Rich Mahler, director of commercial cyber solutions for Lockheed Martin, explained to that communication is key for any industry – healthcare in particular – when it comes to keeping data secure.

It is also important for healthcare organizations to constantly be aware of the depth of information that they are handling. PHI is extremely sensitive and as paper records become digitized and more facilities implement HIEs, the appropriate protections need to be put in place for strong health data security, he said.

“[Healthcare organizations] also have to make sure that all of the partners that they are exchanging information with are equally protected,” Mahler said.

Moreover, this is where industry sharing can be greatly beneficial, according to Mahler, adding that his organization encourages its use.

“It’s to our advantage to get together and share,” Mahler said, explaining that Lockheed Martin tries to instill that methodology framework of sharing in numerous industries – healthcare included.

“If that continues to grow, sharing with government sources, harvesting open sources and sharing with peers, you make all kinds of organizations better,” he said. “The adversaries only develop attacks once…when you get with a peer who’s in the same environment and who is facing the same struggles, it can help. We strongly encourage that [sharing] to help build those relationships as well.”

Learning from every attack

According to Mahler, there are different levels that organizations typically use to keep their information secure. The most basic is the regulatory compliance factor, which is the bare minimum that a company has to do. It’s required, but not fully efficient, Mahler said.

From there, facilities can build to what he refers to as “good cyber hygiene,” which involves keeping a system updated and secure. Regularly reviewing the system is key, he said.

Beyond that, there is the more advanced security aspect, which is when intelligence is leveraged to targeted threats. This is where Mahler said his company uses Cyber Kill Chain, a defense process that helps companies proactively mitigate threats.  Essentially, organizations use a multi-step defense approach to prevent hackers in numerous spots.

“In the old days, people would say the defender had to be right all the time, while the attacker only had to be right once,” Mahler explained. “The whole point of Cyber Kill chain was that it’s not really one thing.

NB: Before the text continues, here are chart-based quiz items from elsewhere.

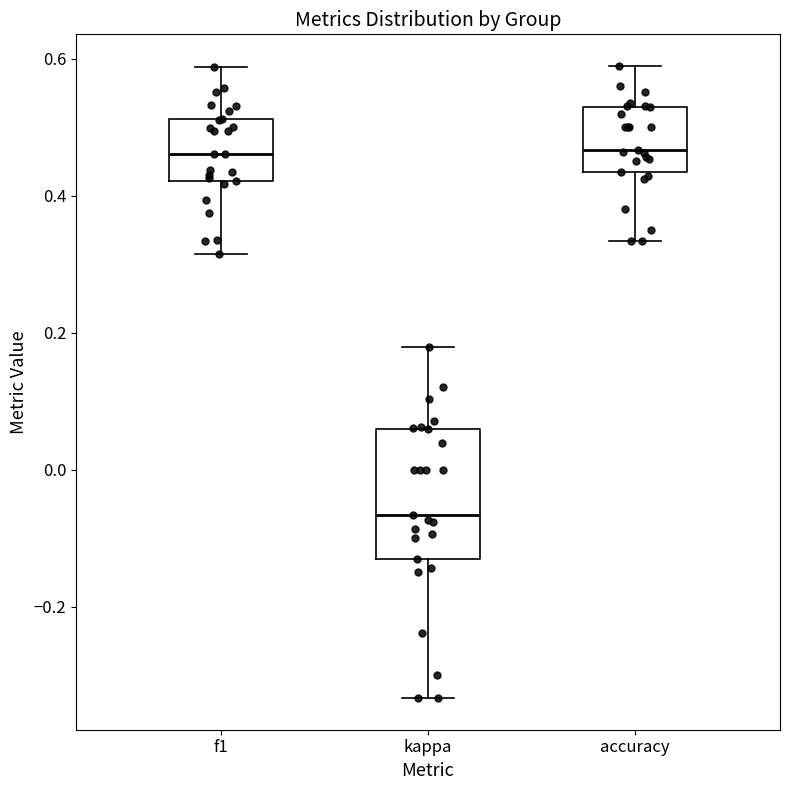

Reading left to right, read every box against the y-axis: the position of its median line, the range the box covers, and the ends of its whiskers. The values are not printed on the chart, so give them approximately, as read against the axis.

f1: median 0.46, box 0.42 to 0.52, whiskers 0.32 to 0.58
kappa: median -0.06, box -0.14 to 0.06, whiskers -0.34 to 0.18
accuracy: median 0.46, box 0.44 to 0.52, whiskers 0.34 to 0.58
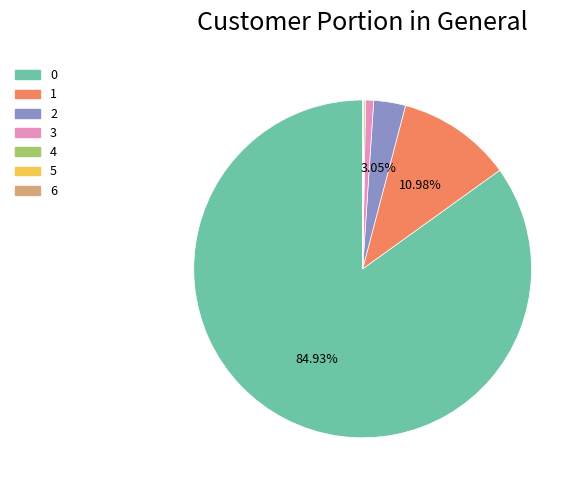

Is there a majority slice in this chart?

Yes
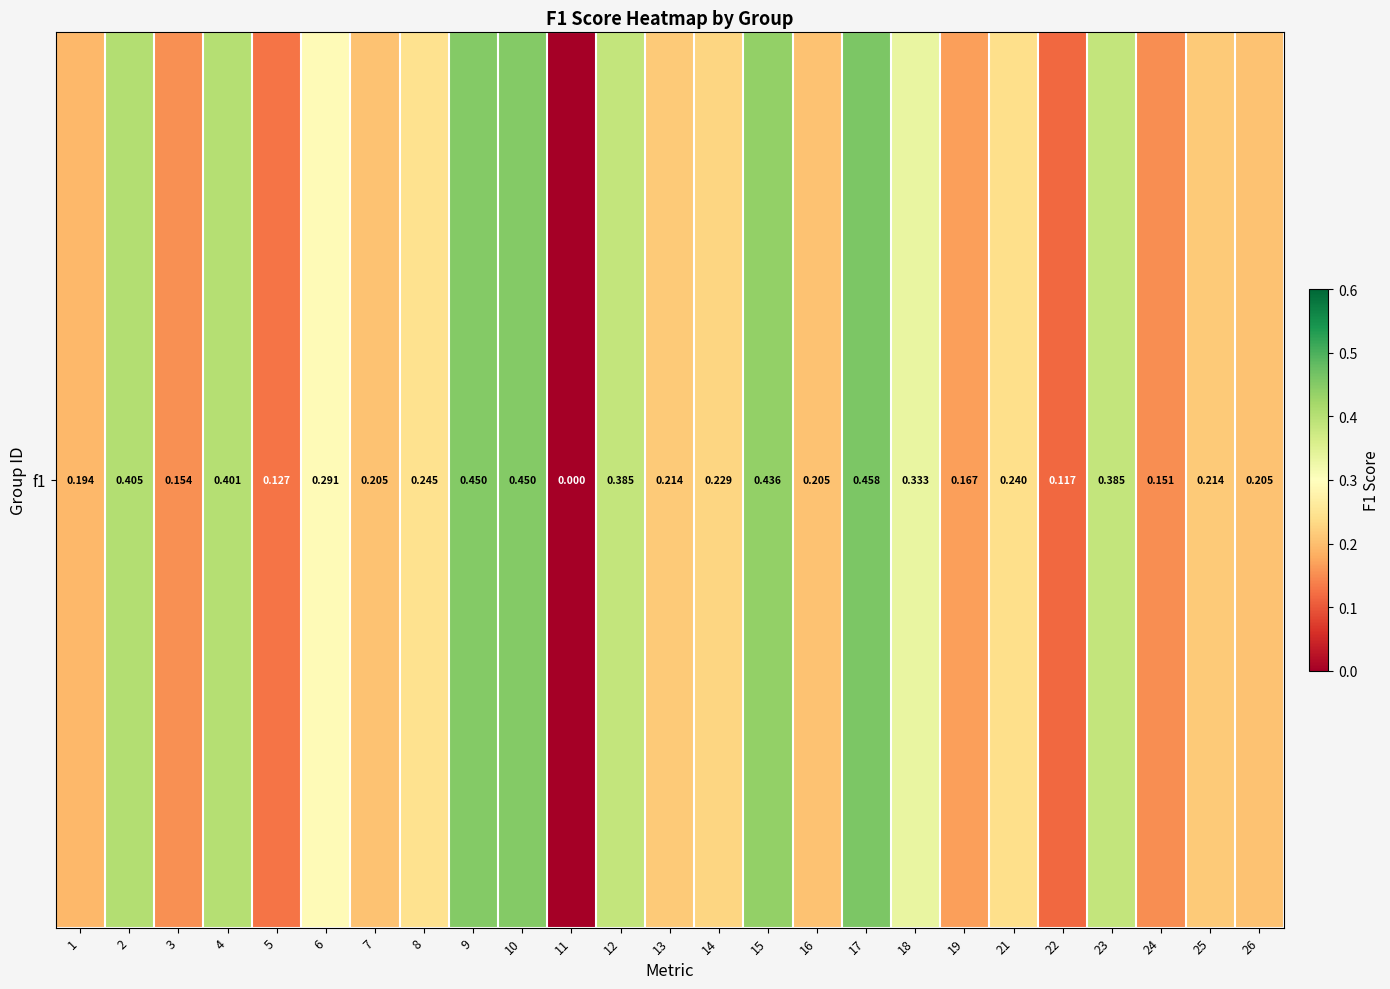

True or false: the data shows 0.6 at 23.

False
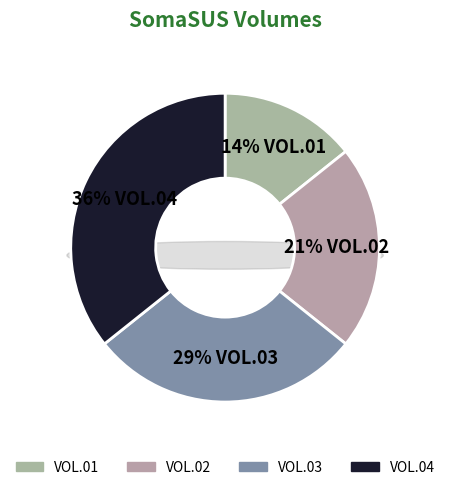

Is it true that VOL.01 is 27% of the pie?

False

When you break it down into those steps an attacker has to go through, they’re not successful until they do those seven things in a row and all seven are successful.”

Mahler said that companies can use that to their advantage. An important part though is to learn from every step. For example, if a firewall is blocked or a phishing scam prevented, the healthcare organization shouldn’t just stop there. Instead, facilities should see what they can learn from the attacker and work to enhance their knowledge about a particular group.

“If we block one of those seven steps, we win,” Mahler said. “They didn’t get what they were after. They weren’t able to steal data, compromise a systems’ effectiveness of operation or delete data. They may have gotten further than we’d like in some client environments, but we can learn from that.”

Over time, this will be especially beneficial, according to Mahler. For example, when organizations can attribute that level of information about a particular group they can start to build profiles. When that is built up over 10 to 15 years, industries can get to the point where they can predict attacks.

“As you utilize this framework and built up the intelligence, your security team starts to attach personas to that,” Mahler said. “While they’re working through an event, rather than starting from scratch they’ll say ‘Hey this looks like group X.’”

By taking the time to learn from each attack – or attempted attack – an organization can become more efficient and effective because they will have that common framework from using that model and sharing it with their peers.